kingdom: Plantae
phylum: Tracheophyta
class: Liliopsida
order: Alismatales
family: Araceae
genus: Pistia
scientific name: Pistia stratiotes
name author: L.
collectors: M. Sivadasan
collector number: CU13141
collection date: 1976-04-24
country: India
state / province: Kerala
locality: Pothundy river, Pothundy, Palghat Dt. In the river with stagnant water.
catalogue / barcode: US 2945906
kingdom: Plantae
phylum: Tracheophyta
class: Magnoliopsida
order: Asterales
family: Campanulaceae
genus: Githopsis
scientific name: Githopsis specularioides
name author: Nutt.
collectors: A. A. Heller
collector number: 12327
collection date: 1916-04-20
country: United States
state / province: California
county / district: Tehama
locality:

● ● ● ● ● ● ●

--- EXERCISE ---
Give all the lines of the entries above as a single numbered list, leaving out any blank lines.

--- IN RESPONSE ---
1. kingdom: Plantae
2. phylum: Tracheophyta
3. class: Liliopsida
4. order: Alismatales
5. family: Araceae
6. genus: Pistia
7. scientific name: Pistia stratiotes
8. name author: L.
9. collectors: M. Sivadasan
10. collector number: CU13141
11. collection date: 1976-04-24
12. country: India
13. state / province: Kerala
14. locality: Pothundy river, Pothundy, Palghat Dt. In the river with stagnant water.
15. catalogue / barcode: US 2945906
16. kingdom: Plantae
17. phylum: Tracheophyta
18. class: Magnoliopsida
19. order: Asterales
20. family: Campanulaceae
21. genus: Githopsis
22. scientific name: Githopsis specularioides
23. name author: Nutt.
24. collectors: A. A. Heller
25. collector number: 12327
26. collection date: 1916-04-20
27. country: United States
28. state / province: California
29. county / district: Tehama
30. locality:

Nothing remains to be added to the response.